How to Research a Company Without Memorizing the About Page
Five hours of focused research will outperform fifty hours of generic prep. Here's where to look and what to take notes on.
Priya Iyer
Editorial Lead
Most candidates do company research that is wide and shallow — read the About page, glance at the team list, skim the press releases. Strong candidates do it narrow and deep. Five hours of focused research will give you better questions to ask, sharper context for your stories, and a real opinion to defend.
Five sources, in order of value
- The product itself. Sign up, use it for an hour, and write down three things you'd change.
- Engineering or product blog posts from the last twelve months. They reveal what the team is proud of.
- Earnings calls or fundraising announcements. They tell you the strategy the leadership is committing to publicly.
- Talks and conference appearances by your interviewers. They surface technical opinions you can engage with.
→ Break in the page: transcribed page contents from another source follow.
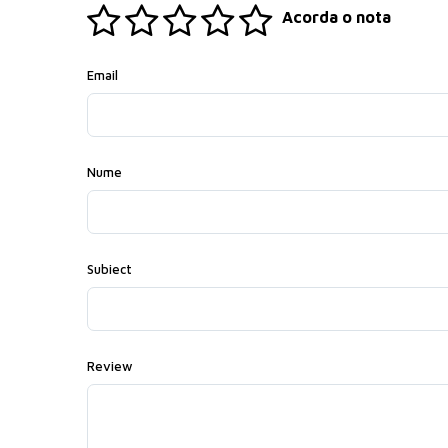
Acorda o nota
Email
Nume
Subiect
Review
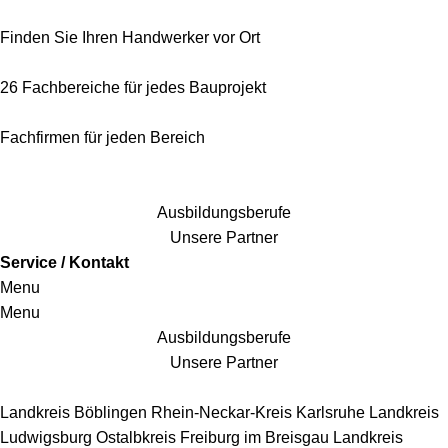
Finden Sie Ihren Handwerker vor Ort
26 Fachbereiche für jedes Bauprojekt
Fachfirmen für jeden Bereich
25 Fachbereiche für jedes Bauprojekt
Ausbildungsberufe
Unsere Partner
Service / Kontakt
Menu
Menu
Ausbildungsberufe
Unsere Partner
Handwerkersbereiche
Landkreis Böblingen
Rhein-Neckar-Kreis
Karlsruhe
Landkreis
Ludwigsburg
Ostalbkreis
Freiburg im Breisgau
Landkreis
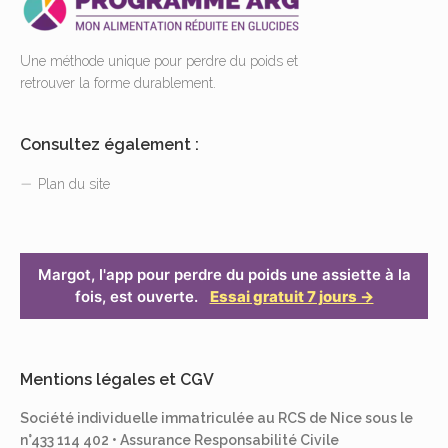
Une méthode unique pour perdre du poids et
retrouver la forme durablement.
Consultez également :
Plan du site
Margot, l'app pour perdre du poids une assiette à la
fois, est ouverte.
Essai gratuit 7 jours →
Mentions légales et CGV
Société individuelle immatriculée au RCS de Nice sous le
n°433 114 402 • Assurance Responsabilité Civile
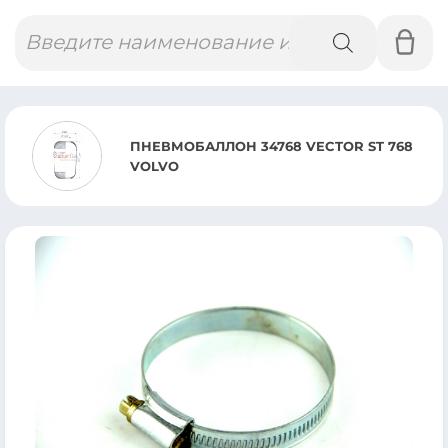
Поиск
товаров
БАЛЛОН 34768 VECTOR ST 768
ПНЕВ
MB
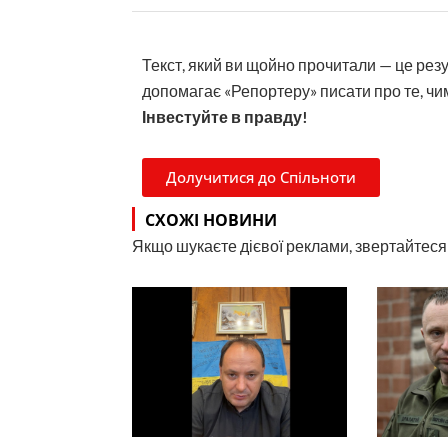
Текст, який ви щойно прочитали — це рез
допомагає «Репортеру» писати про те, чим
Інвестуйте в правду!
Долучитися до Спільноти
СХОЖІ НОВИНИ
Якщо шукаєте дієвої реклами, звертайтеся н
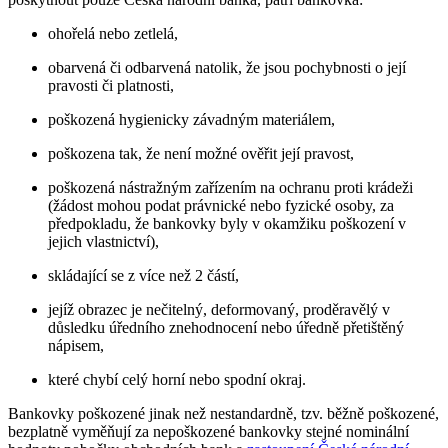
ohořelá nebo zetlelá,
obarvená či odbarvená natolik, že jsou pochybnosti o její
pravosti či platnosti,
poškozená hygienicky závadným materiálem,
poškozena tak, že není možné ověřit její pravost,
poškozená nástražným zařízením na ochranu proti krádeži
(žádost mohou podat právnické nebo fyzické osoby, za
předpokladu, že bankovky byly v okamžiku poškození v
jejich vlastnictví),
skládající se z více než 2 částí,
jejíž obrazec je nečitelný, deformovaný, proděravělý v
důsledku úředního znehodnocení nebo úředně přetištěný
nápisem,
které chybí celý horní nebo spodní okraj.
Bankovky poškozené jinak než nestandardně, tzv. běžně poškozené,
bezplatně vyměňují za nepoškozené bankovky stejné nominální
- Customer reviews on G2, Reddit, or community forums. They show you the product from the outside.
What to write down
Keep a one-page document per company. Three sections: What they're betting on, where they're vulnerable, and what I'd want to work on. The first two come from research, the third comes from your own taste. The document is for you, not them — but the questions you ask will come from it.
Map the loop to the research
Different rounds reward different research. Save your product opinions for the hiring manager round. Save your technical engagement for the engineering rounds. Save your strategic questions for the leadership chat. Bringing every piece of research to every round looks performative.